En nuestros días, la salud pública está siendo exigida y jaqueada por la sociedad y los gobiernos. Se remarcan y evidencian las debilidades, como también se esperan soluciones aceleradas. El temor y la incertidumbre se han apoderado de gran parte de la población.
Por ello, nada más útil que reflexionar sobre escenarios similares que nuestros antepasados debieron afrontar en el siglo XIX, y de los que salieron airosos, dando lugar a una Buenos Aires moderna y capaz de enfrentar nuevas pandemias, a través de un sistema de salud aceitado; modelo mundial.
Por un momento, tratemos de visualizar la situación que atravesaban nuestros ancestros de Buenos Aires, en plena pandemia de la fiebre amarilla, allá por la década de los setenta, en el siglo XIX.
Si Dios es argentino, esperemos que sea porteño
Cito textualmente a un testigo de la época, rescatado por Paul Groussac: “Gradualmente, desde mediados de marzo, el cuadro fue cobrando cada vez tintes más sombríos. El éxodo se hizo general, cuando se comprobó que la fiebre no se alejaba de la costa, quedando indemnes las regiones mediterráneas (…) En la ciudad enferma, uno por uno, los órganos activos rehusaban el servicio. Después de los sospechosos saladeros, que de orden superior interrumpieron sus faenas, fueron cerrando sus puertas, por falta de elementos, las principales fábricas. Siguiendo a las industrias, se paralizaron las instituciones. En abril, habían dejado de funcionar sucesivamente las Escuelas y los Colegios, los Bancos, la Bolsa, los Teatros, los Tribunales, la Aduana… También en abril, las defunciones alcanzaron al 14% de la población, y ésta, más que diezmada, había dejado de contar sus desaparecidos. Ya no eran coches fúnebres los que faltaban y tenían que suplirse con carros abiertos, sino carreros, que aceptasen la espantosa tarea. Intereses, deberes, vínculos sociales y, acaso, carnales, todo se había destemplado y relajado (…) Por centenares, sucumbían los enfermos; sin médico en su dolencia, sin sacerdote en su agonía, sin plegaria en su féretro”.

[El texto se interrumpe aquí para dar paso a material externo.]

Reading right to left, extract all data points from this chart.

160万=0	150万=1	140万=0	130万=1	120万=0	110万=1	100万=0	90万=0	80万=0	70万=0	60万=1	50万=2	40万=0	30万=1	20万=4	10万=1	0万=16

Queda patente la similitud vivencial. Trágicas situaciones se vivían, también, en el resto del mundo; no estábamos solos. Sin embargo, fue en medio de estas tinieblas, que se generó nuestro sistema de salud.

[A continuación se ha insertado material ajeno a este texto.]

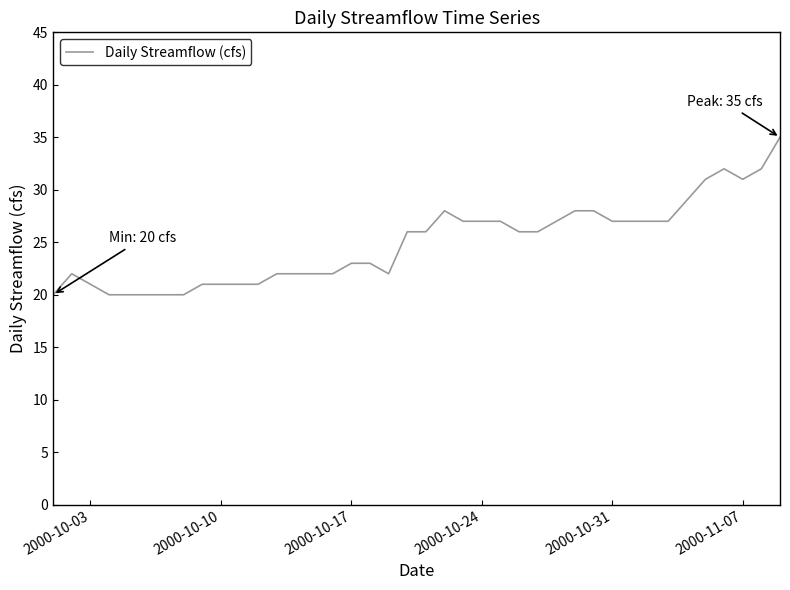

What is the average value?

25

Los monos de Campbell, la pandemia y el espíritu humano
Al calor de este período, surgieron grandes y luchadores médicos, conmocionados ante el espectáculo brutal de miles de muertes. Guillermo Coni relata: “En 1872 ingresé a la Facultad de Medicina, después de haber tenido ocasión de presenciar los estragos y horrores de la fiebre amarilla de 1871, que arrebató a Buenos Aires cerca de 20.000 víctimas, sobre una población calculada en 80.000 habitantes, pues los demás huyeron como podían a la campaña”.
Si reflexionamos alrededor de aquellas tragedias humanas y sociales, junto con la respuesta, la reacción y el florecimiento de un cuerpo de salud nacional, noble y abnegado, comprobamos que, luego de esas epidemias, los estudios urbanísticos se aceleraron; se inició la construcción de la red que, hacia 1880, ya proveía de agua a la cuarta parte de la ciudad. Se comenzó la red cloacal, quemaderos y vertederos de basura. La ciudad se modernizó y, para 1884, ante una nueva epidemia, se encontraba sólida para afrontarla. Quienes imponían su criterio en todas las construcciones y obras, eran los médicos higienistas.
Otro tanto, obviamente, se gestionaba alrededor de hospitales y centros de salud. Los hospitales fueron -como también lo son hoy-, cajas de resonancia de situaciones que se dirimían en la política, pero se definían en estos espacios. El complejo entramado de poder, también se manifestaba allí; aunque aquellos demostraron que, trabajando en equipo, el poder político y la Medicina, podían potenciar el desarrollo social del país. El enfrentamiento siempre fue estéril.
Frente a esta segunda ola de la pandemia, nadie se salva solo, ni sola
Hoy, como ayer, podemos fortalecernos y sanarnos, juntos, como sociedad, alrededor de la Medicina, que ha revelado, en muchas ocasiones históricas de enfrentamientos sociales, la capacidad de unificar a los hombres y a las naciones.
Esta situación dolorosa, llena de sufrimiento humano de todo tipo, puede ser una ocasión privilegiada para generar políticas de Estado eficientes, duraderas, con la justa retribución salarial y reconocimiento social, a todo el personal médico, de enfermería y demás ciencias de la salud.
* Clotilde Baravalle, especialista en Educación Superior y profesora de la Facultad de Ciencias Biomédicas de la Universidad Austral.